We seek legal and policy reforms that will reduce and eventually remove these bars to movement for billions of ordinary people around the world. The economic toll of the modern restrictive border regime is vast, the human toll incalculable. To end this, we do not need a philosopher’s utopia or a world government. As citizens and human beings, we only demand accountability from our own governments for the senseless immigration laws that they enact in our name. Border controls should be minimised to only the extent required to protect public health and security. International borders should be open for all to cross, in both directions.
Add your name to the list of signatories by emailing openborders@googlegroups.com, with professional and academic affiliations, if appropriate.

Tuesday, March 03, 2015

I [Don't] Side With...

My top match is what makes the I Side With graphic, but it's not why I want to post this. I wanted to post this because of my 4th/5th best match: the Conservative Party of Canada (tied with the Bloc, outpacing the Greens, Communists, and Christian Heritage Party). Other classically liberal friends are posting similar results.

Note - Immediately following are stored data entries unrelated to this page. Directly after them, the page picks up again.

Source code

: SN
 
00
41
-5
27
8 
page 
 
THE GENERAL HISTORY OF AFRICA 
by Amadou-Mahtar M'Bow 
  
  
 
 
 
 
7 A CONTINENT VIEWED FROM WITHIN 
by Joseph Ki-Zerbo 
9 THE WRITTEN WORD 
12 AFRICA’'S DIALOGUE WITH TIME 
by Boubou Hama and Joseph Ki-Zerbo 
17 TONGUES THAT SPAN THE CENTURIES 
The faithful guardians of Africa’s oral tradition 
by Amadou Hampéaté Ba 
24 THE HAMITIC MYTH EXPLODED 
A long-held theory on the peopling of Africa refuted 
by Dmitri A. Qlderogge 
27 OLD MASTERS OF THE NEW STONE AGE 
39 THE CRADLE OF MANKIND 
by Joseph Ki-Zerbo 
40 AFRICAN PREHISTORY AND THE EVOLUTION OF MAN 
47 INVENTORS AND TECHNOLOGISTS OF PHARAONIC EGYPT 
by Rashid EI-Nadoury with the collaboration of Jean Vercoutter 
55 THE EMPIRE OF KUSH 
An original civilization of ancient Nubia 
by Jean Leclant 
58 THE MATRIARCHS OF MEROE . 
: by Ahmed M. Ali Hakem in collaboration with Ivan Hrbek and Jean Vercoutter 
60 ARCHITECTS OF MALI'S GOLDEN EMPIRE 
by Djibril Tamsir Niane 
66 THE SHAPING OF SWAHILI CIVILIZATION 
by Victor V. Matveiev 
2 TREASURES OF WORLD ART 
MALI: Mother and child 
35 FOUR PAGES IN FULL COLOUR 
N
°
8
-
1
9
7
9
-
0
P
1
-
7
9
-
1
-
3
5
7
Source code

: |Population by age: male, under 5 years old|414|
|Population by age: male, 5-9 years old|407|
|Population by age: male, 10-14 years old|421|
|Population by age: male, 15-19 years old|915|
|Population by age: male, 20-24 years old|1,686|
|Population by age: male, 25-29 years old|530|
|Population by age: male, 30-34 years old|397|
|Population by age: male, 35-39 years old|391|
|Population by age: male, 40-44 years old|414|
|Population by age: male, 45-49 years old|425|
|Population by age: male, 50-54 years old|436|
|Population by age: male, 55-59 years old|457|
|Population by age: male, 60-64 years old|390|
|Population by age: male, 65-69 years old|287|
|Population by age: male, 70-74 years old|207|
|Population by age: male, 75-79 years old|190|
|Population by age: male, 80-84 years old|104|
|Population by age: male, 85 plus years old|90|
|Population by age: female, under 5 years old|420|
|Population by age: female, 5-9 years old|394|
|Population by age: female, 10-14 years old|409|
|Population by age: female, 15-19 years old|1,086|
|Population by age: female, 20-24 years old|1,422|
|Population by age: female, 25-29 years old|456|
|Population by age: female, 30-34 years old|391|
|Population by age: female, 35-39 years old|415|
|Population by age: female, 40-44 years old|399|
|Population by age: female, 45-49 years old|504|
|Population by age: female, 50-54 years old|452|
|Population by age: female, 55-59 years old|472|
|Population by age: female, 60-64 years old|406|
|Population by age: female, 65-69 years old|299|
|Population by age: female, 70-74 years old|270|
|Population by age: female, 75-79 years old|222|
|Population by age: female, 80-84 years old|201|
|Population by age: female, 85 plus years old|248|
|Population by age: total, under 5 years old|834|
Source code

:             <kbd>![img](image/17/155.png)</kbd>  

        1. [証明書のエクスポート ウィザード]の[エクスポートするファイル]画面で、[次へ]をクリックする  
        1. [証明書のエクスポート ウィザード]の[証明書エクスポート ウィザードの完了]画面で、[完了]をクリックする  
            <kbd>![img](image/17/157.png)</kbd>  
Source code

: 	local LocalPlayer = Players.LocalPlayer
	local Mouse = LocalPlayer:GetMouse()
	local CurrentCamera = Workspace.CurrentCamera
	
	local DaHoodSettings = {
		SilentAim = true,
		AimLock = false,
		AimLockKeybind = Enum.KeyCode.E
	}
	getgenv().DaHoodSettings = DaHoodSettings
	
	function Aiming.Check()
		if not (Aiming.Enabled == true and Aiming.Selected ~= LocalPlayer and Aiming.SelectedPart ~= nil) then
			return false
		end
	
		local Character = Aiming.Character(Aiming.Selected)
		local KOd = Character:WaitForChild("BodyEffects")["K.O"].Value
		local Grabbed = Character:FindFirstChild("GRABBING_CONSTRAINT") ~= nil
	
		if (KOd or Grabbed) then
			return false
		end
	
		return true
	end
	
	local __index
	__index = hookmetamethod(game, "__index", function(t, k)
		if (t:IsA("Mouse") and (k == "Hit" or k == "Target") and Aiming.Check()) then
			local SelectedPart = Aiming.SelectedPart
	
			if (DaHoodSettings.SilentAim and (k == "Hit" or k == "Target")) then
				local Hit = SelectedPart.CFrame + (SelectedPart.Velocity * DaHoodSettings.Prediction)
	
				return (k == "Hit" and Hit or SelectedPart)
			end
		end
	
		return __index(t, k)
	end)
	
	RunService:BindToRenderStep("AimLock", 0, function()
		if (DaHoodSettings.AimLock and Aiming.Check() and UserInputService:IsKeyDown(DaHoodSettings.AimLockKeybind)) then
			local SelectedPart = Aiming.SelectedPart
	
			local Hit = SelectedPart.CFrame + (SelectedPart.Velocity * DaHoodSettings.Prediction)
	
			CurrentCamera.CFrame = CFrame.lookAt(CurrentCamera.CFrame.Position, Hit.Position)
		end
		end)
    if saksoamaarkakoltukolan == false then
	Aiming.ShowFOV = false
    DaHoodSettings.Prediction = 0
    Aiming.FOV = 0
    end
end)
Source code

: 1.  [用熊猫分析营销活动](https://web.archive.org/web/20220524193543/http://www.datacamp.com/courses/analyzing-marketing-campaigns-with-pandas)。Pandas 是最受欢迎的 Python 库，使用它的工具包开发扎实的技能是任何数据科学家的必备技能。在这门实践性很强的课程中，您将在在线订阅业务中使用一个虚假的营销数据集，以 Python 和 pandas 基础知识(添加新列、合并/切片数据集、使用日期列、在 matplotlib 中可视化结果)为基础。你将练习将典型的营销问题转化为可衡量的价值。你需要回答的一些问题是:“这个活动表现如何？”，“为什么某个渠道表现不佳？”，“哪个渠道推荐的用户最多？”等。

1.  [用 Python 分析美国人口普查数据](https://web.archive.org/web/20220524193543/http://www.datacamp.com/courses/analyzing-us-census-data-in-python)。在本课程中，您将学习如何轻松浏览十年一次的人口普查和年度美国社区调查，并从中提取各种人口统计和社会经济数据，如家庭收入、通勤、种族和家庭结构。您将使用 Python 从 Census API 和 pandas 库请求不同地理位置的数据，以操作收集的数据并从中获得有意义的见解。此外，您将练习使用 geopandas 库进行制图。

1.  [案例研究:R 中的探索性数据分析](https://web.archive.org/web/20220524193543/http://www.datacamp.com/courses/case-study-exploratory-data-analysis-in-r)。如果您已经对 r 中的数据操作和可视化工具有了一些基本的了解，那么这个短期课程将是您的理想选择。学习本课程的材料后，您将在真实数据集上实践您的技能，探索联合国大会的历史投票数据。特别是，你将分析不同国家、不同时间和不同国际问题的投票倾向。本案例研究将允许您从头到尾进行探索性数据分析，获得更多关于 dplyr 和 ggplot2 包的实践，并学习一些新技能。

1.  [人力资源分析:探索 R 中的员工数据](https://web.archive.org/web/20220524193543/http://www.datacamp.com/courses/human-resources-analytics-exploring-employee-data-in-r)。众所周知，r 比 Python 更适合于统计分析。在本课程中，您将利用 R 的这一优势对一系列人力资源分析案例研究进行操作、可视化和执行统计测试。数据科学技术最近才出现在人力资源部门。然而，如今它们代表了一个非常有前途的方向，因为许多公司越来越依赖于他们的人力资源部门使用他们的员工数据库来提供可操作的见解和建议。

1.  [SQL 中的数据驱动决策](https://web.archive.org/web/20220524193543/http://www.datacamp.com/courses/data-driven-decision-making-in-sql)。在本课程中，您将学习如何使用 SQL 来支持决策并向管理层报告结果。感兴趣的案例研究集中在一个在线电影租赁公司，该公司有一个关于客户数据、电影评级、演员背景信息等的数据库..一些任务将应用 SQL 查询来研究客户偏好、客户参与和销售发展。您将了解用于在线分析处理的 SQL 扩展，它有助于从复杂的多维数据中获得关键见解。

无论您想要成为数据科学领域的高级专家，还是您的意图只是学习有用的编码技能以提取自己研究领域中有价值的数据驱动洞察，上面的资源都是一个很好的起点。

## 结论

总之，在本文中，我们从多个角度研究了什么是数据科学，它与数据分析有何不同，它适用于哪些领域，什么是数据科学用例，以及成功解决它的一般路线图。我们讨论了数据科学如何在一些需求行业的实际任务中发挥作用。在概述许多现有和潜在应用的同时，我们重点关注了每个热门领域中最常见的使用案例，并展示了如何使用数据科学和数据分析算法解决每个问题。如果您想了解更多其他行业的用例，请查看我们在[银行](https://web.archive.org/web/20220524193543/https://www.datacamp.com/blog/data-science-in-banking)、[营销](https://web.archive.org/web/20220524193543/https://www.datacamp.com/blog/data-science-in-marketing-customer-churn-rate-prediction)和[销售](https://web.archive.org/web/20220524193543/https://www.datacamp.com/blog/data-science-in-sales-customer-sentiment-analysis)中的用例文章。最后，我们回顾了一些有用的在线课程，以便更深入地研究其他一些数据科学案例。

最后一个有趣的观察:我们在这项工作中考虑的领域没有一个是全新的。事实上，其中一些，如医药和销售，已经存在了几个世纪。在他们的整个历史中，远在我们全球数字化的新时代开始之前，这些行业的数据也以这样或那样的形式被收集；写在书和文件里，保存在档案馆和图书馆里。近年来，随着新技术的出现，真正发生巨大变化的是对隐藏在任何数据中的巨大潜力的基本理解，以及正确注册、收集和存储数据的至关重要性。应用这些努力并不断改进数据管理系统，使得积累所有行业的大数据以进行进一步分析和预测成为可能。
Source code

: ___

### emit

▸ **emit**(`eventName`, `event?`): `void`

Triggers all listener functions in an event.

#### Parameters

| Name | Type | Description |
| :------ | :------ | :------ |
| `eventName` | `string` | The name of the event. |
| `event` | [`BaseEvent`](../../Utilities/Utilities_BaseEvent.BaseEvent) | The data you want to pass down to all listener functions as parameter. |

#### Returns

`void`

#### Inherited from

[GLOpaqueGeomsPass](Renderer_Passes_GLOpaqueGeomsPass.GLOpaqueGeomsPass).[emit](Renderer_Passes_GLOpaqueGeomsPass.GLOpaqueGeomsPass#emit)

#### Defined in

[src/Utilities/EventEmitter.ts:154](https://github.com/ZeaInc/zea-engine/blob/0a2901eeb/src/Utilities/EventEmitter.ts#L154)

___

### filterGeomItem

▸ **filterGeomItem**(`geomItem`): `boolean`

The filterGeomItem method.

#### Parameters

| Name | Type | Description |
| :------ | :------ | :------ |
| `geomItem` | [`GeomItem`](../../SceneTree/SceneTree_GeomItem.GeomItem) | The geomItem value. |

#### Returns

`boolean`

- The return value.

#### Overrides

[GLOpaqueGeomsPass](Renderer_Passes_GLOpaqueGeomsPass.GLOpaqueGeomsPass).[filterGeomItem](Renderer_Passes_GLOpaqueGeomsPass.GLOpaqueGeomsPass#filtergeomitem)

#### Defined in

I have lots of friends who support Canada's Conservative Party, and a long time ago I used to be a supporter. So I have heard Conservatives talk for years about how libertarians and classical liberals are just ultra-committed, politically impractical Conservatives who will never realise the world that we want*, and if we want to be practical, or when we finally come around, we will vote Conservative.

Sorry, my friends on the right, but as I've been saying for years: that's just not the case. If I decide to get practical and go to the polls, I'll be voting for your opposition.